> [REQUIREMENT] The listing below contains a span that opens with the line containing "knowing they were" and closes with the line containing "the bar, where". Return that span exactly.

> [DATA PROVIDED]

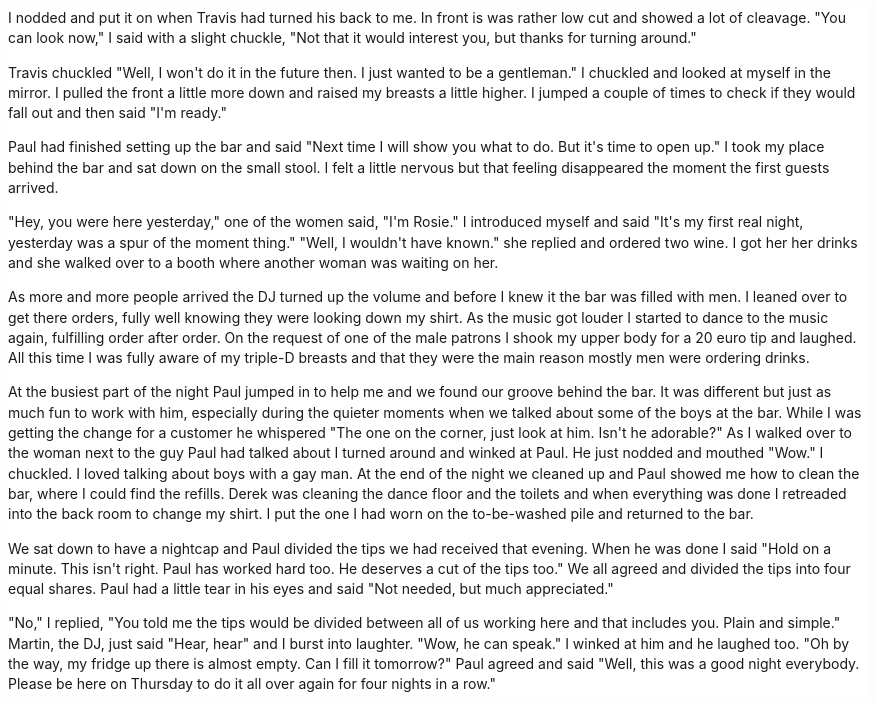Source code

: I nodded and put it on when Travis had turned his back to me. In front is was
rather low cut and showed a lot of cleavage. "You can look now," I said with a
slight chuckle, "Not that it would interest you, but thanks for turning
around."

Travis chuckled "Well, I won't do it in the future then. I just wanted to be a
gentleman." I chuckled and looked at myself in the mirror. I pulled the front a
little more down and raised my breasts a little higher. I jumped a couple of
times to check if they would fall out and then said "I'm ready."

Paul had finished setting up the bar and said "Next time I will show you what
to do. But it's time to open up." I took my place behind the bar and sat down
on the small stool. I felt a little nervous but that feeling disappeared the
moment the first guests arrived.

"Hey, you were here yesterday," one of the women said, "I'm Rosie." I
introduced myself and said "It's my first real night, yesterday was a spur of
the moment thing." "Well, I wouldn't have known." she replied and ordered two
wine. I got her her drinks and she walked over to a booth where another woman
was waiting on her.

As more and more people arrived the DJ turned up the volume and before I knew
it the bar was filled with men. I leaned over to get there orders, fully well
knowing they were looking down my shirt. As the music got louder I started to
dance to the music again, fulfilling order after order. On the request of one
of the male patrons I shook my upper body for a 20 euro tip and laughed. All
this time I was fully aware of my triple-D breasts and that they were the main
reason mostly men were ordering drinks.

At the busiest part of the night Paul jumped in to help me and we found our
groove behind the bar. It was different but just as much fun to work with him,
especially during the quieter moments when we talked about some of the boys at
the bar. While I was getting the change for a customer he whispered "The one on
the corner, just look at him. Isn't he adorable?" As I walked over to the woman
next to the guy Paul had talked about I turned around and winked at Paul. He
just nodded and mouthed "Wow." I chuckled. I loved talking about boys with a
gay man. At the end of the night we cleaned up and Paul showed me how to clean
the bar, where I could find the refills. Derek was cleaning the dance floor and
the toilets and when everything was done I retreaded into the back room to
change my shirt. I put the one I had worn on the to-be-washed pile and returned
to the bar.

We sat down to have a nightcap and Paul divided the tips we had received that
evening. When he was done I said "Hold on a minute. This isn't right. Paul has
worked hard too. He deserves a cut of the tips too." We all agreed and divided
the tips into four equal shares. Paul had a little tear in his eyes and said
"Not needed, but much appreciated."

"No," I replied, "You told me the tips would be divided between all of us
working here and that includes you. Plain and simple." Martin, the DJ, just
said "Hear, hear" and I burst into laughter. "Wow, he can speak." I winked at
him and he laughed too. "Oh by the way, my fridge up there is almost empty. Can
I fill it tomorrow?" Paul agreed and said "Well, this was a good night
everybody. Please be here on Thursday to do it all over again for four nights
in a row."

> [RESULT OF THE TASK]
knowing they were looking down my shirt. As the music got louder I started to
dance to the music again, fulfilling order after order. On the request of one
of the male patrons I shook my upper body for a 20 euro tip and laughed. All
this time I was fully aware of my triple-D breasts and that they were the main
reason mostly men were ordering drinks.

At the busiest part of the night Paul jumped in to help me and we found our
groove behind the bar. It was different but just as much fun to work with him,
especially during the quieter moments when we talked about some of the boys at
the bar. While I was getting the change for a customer he whispered "The one on
the corner, just look at him. Isn't he adorable?" As I walked over to the woman
next to the guy Paul had talked about I turned around and winked at Paul. He
just nodded and mouthed "Wow." I chuckled. I loved talking about boys with a
gay man. At the end of the night we cleaned up and Paul showed me how to clean
the bar, where I could find the refills. Derek was cleaning the dance floor and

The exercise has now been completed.